== About this exercise ==
Your task is to repeat the entries underneath exactly, minus the pictures.

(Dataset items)
■ ■ ■
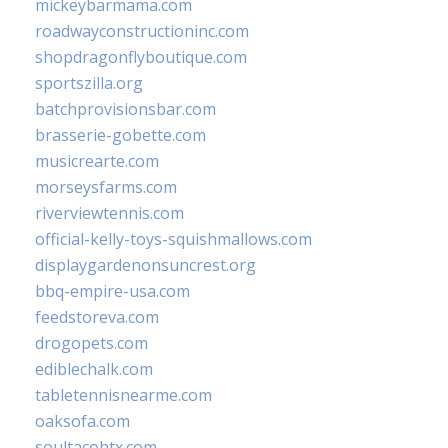
mickeybarmama.com
roadwayconstructioninc.com
shopdragonflyboutique.com
sportszilla.org
batchprovisionsbar.com
brasserie-gobette.com
musicrearte.com
morseysfarms.com
riverviewtennis.com
official-kelly-toys-squishmallows.com
displaygardenonsuncrest.org
bbq-empire-usa.com
feedstoreva.com
drogopets.com
ediblechalk.com
tabletennisnearme.com
oaksofa.com
soultacohtx.com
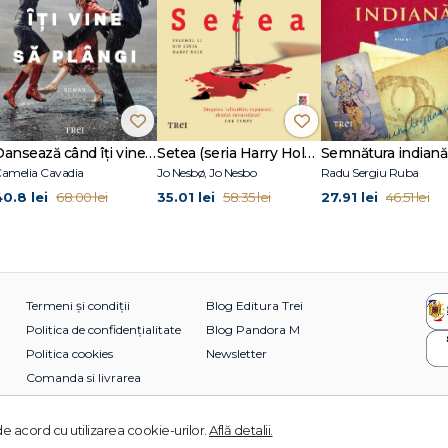
Dansează când îți vine să plângi
Setea (seria Harry Hole, vol. 11)
Semnătura indiană
amelia Cavadia
Jo Nesbø, Jo Nesbo
Radu Sergiu Ruba
40.8 lei
35.01 lei
27.91 lei
68.00 lei
58.35 lei
46.51 lei
Termeni și condiții
Blog Editura Trei
Politica de confidențialitate
Blog Pandora M
Politica cookies
Newsletter
Comanda si livrarea
e acord cu utilizarea cookie-urilor.
Află detalii.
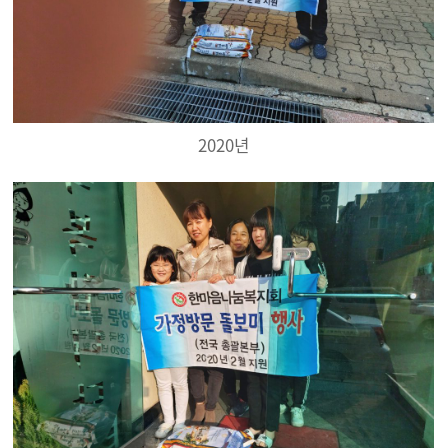
2020년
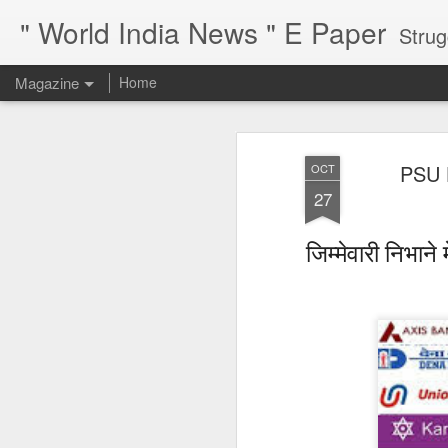
" World India News " E Paper
Strug
Magazine
Home
PSU 
OCT
27
जिम्मेवारी निभान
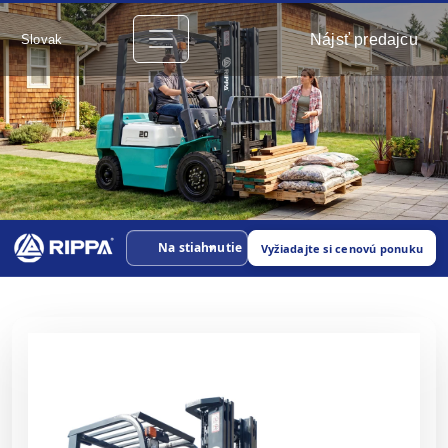
Nájsť predajcu
Slovak
Na stiahnutie
Vyžiadajte si cenovú ponuku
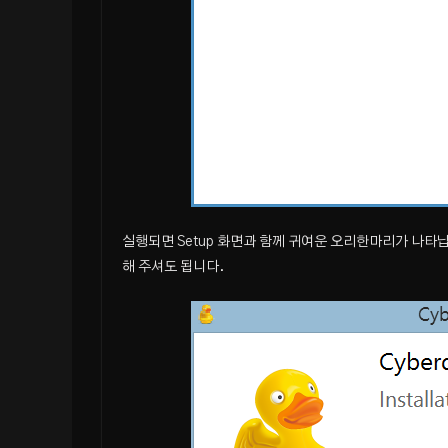
실행되면 Setup 화면과 함께 귀여운 오리한마리가 나타납니
해 주셔도 됩니다.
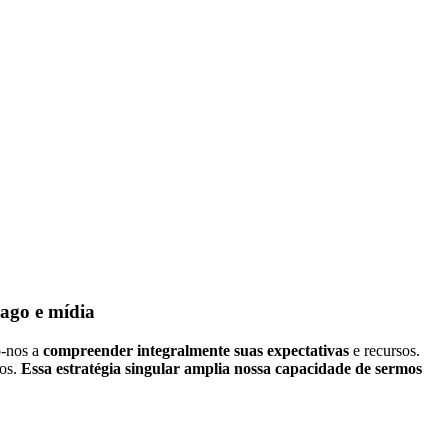
pago e mídia
o-nos a
compreender integralmente suas expectativas
e recursos.
dos.
Essa estratégia singular amplia nossa capacidade de sermos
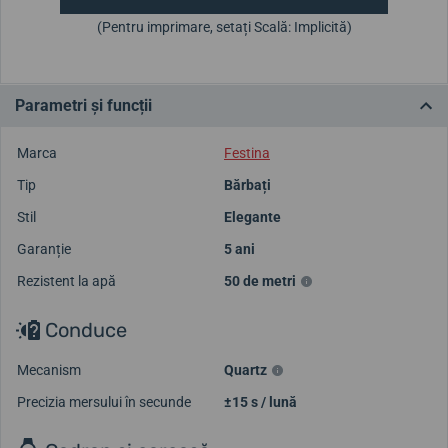
(Pentru imprimare, setați Scală: Implicită)
Parametri și funcții
Marca
Festina
Tip
Bărbați
Stil
Elegante
Garanție
5 ani
Rezistent la apă
50 de metri
Conduce
Mecanism
Quartz
Precizia mersului în secunde
±15 s / lună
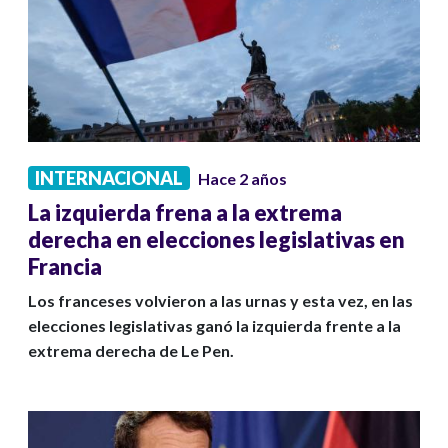
INTERNACIONAL
Hace 2 años
La izquierda frena a la extrema
derecha en elecciones legislativas en
Francia
Los franceses volvieron a las urnas y esta vez, en las
elecciones legislativas ganó la izquierda frente a la
extrema derecha de Le Pen.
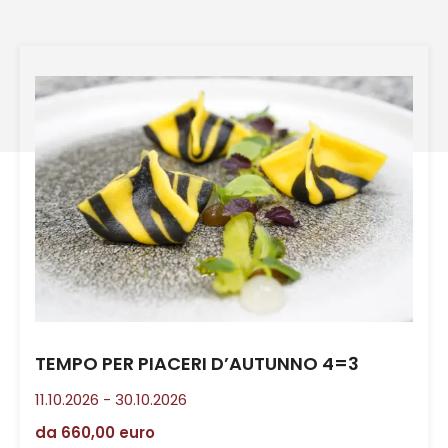
TEMPO PER PIACERI D’AUTUNNO 4=3
11.10.2026
-
30.10.2026
da
660,00 euro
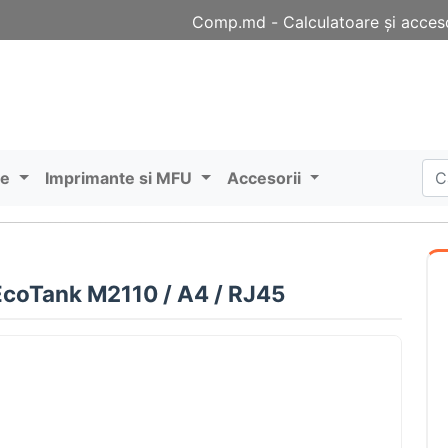
Comp.md - Сalculatoare și acceso
re
Imprimante si MFU
Accesorii
coTank M2110 / A4 / RJ45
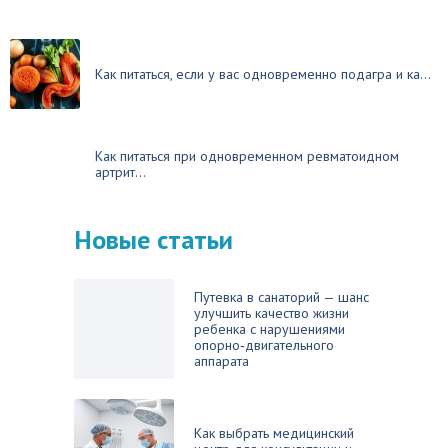
Как питаться, если у вас одновременно подагра и ка...
Как питаться при одновременном ревматоидном
артрит...
Новые статьи
Путевка в санаторий — шанс
улучшить качество жизни
ребенка с нарушениями
опорно‑двигательного
аппарата
Как выбрать медицинский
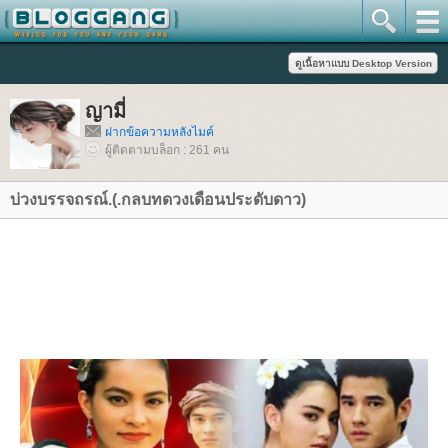
ญามี่
ฝากข้อความหลังไมค์
ผู้ติดตามบล็อก : 261 คน
บ่วงบรรจถรณ์.(.กลบทดวงเดือนประดับดาว)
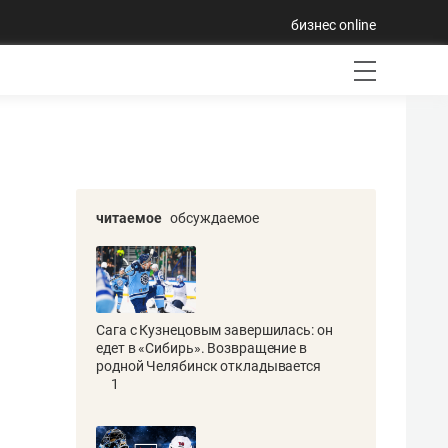
бизнес online
читаемое
обсуждаемое
Сага с Кузнецовым завершилась: он
едет в «Сибирь». Возвращение в
родной Челябинск откладывается
1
■ ■ ■
== Written reply ==
mickeybarmama.com
roadwayconstructioninc.com
shopdragonflyboutique.com
sportszilla.org
batchprovisionsbar.com
brasserie-gobette.com
musicrearte.com
morseysfarms.com
riverviewtennis.com
official-kelly-toys-squishmallows.com
displaygardenonsuncrest.org
bbq-empire-usa.com
feedstoreva.com
drogopets.com
ediblechalk.com
tabletennisnearme.com
oaksofa.com
soultacohtx.com
Dansează când îți vine să plângi
Setea (seria Harry Hole, vol. 11)
Semnătura indiană
amelia Cavadia
Jo Nesbø, Jo Nesbo
Radu Sergiu Ruba
40.8 lei
35.01 lei
27.91 lei
68.00 lei
58.35 lei
46.51 lei
Termeni și condiții
Blog Editura Trei
Politica de confidențialitate
Blog Pandora M
Politica cookies
Newsletter
Comanda si livrarea
e acord cu utilizarea cookie-urilor.
Află detalii.
2020년
" World India News " E Paper
Strug
Magazine
Home
PSU 
OCT
27
जिम्मेवारी निभान
Nájsť predajcu
Slovak
Na stiahnutie
Vyžiadajte si cenovú ponuku
실행되면 Setup 화면과 함께 귀여운 오리한마리가 나타납니
해 주셔도 됩니다.
pago e mídia
o-nos a
compreender integralmente suas expectativas
e recursos.
dos.
Essa estratégia singular amplia nossa capacidade de sermos
(Pentru imprimare, setați Scală: Implicită)
Parametri și funcții
Marca
Festina
Tip
Bărbați
Stil
Elegante
Garanție
5 ani
Rezistent la apă
50 de metri
Conduce
Mecanism
Quartz
Precizia mersului în secunde
±15 s / lună
INTERNACIONAL
Hace 2 años
La izquierda frena a la extrema
derecha en elecciones legislativas en
Francia
Los franceses volvieron a las urnas y esta vez, en las
elecciones legislativas ganó la izquierda frente a la
extrema derecha de Le Pen.
TEMPO PER PIACERI D’AUTUNNO 4=3
11.10.2026
-
30.10.2026
da
660,00 euro
Comp.md - Сalculatoare și acceso
re
Imprimante si MFU
Accesorii
coTank M2110 / A4 / RJ45
Как питаться, если у вас одновременно подагра и ка...
Как питаться при одновременном ревматоидном
артрит...
Новые статьи
Путевка в санаторий — шанс
улучшить качество жизни
ребенка с нарушениями
опорно‑двигательного
аппарата
Как выбрать медицинский
ญามี่
ฝากข้อความหลังไมค์
ผู้ติดตามบล็อก : 261 คน
บ่วงบรรจถรณ์.(.กลบทดวงเดือนประดับดาว)
бизнес online
читаемое
обсуждаемое
Сага с Кузнецовым завершилась: он
едет в «Сибирь». Возвращение в
родной Челябинск откладывается
1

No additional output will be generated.